• _EXERCISE A_
In the hotel text below, how many rooms does Public West Hollywood have?

• _TEXT SHOWN_
The proposition is simple. Take the standards of a two-thousand-dollar-a-night hotel. The proportions. The materials. The quality of light in a lobby at six in the evening. Deliver them without the financial barrier. Schrager calls it democratising luxury. The actual argument is sharper: exclusivity was never the point. It was laziness.

Public West Hollywood occupies a landmark building on Sunset Boulevard. The 137-room property sits where the Strip’s past collides with its uncertain future. The Chateau Marmont. The Viper Room. The Mondrian. Older hotels here trade on nostalgia. Schrager trades on conviction that the next interesting thing on Sunset Boulevard has not happened yet.

The Pawson principle

John Pawson is not incidental. The British architect who builds relationships between space and stillness has worked with Schrager on the Edition hotels. Those operate at the market’s top and charge accordingly. Public asks him to apply the same rigour at a different price point.

• _EXERCISE B_
Copy every line of the records below exactly, leaving the pictures out of your answer.

• _TASK INPUT_
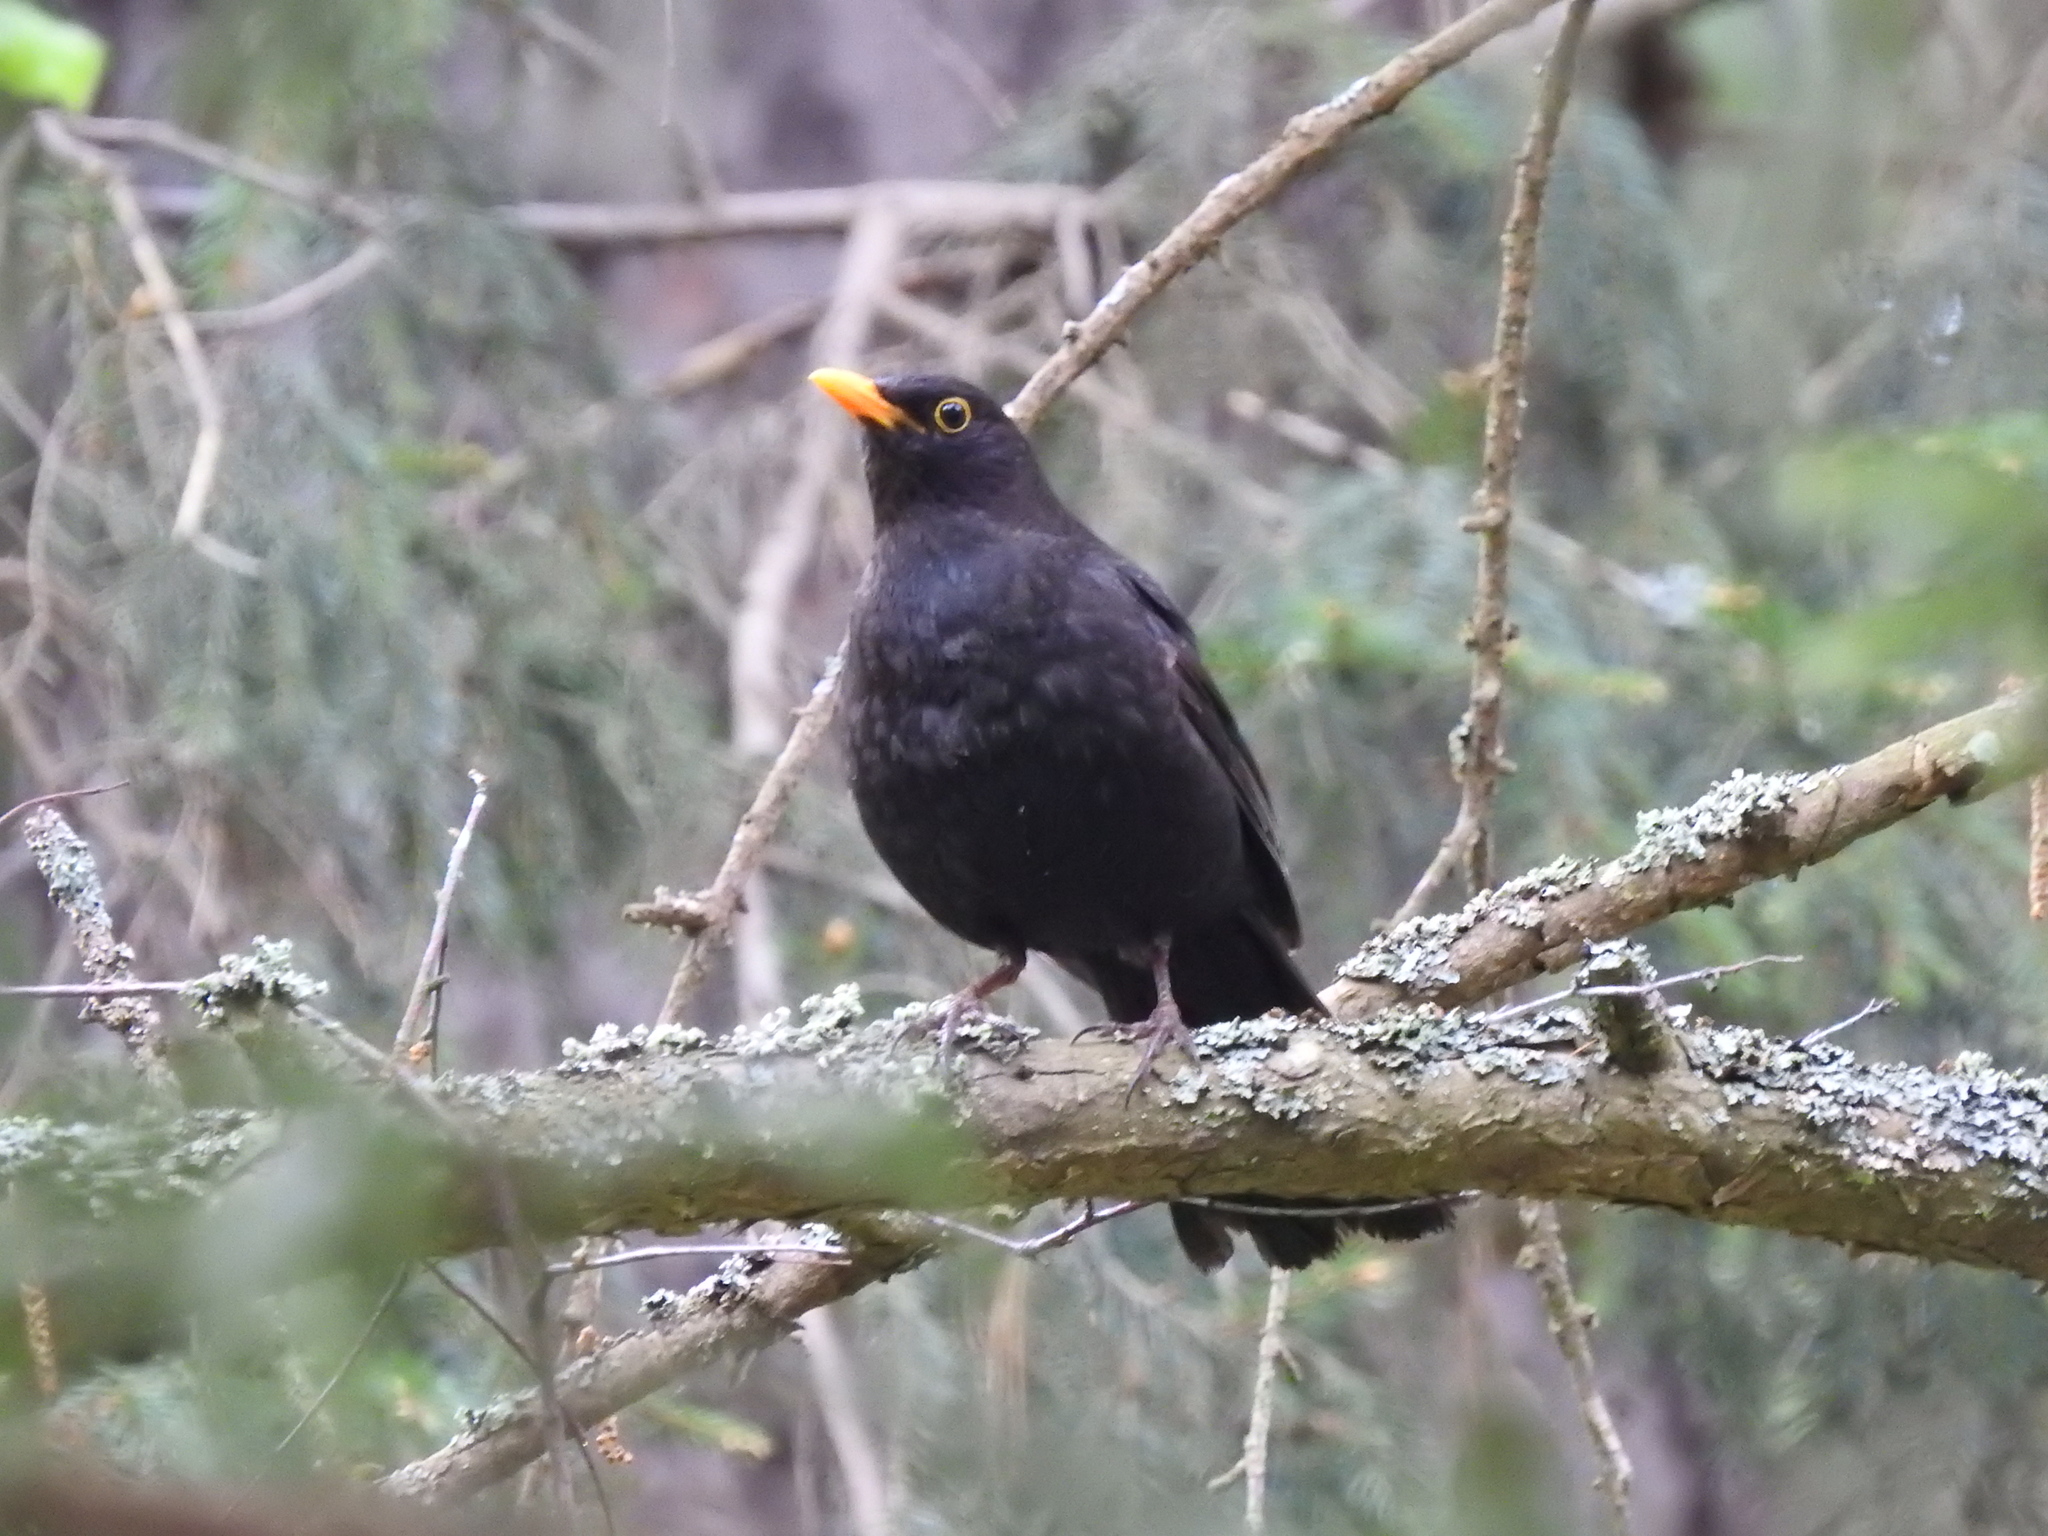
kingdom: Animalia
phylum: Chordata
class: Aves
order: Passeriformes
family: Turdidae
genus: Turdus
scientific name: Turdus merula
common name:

• _FINISHED ANSWER A_
137 rooms.

• _FINISHED ANSWER B_
kingdom: Animalia
phylum: Chordata
class: Aves
order: Passeriformes
family: Turdidae
genus: Turdus
scientific name: Turdus merula
common name:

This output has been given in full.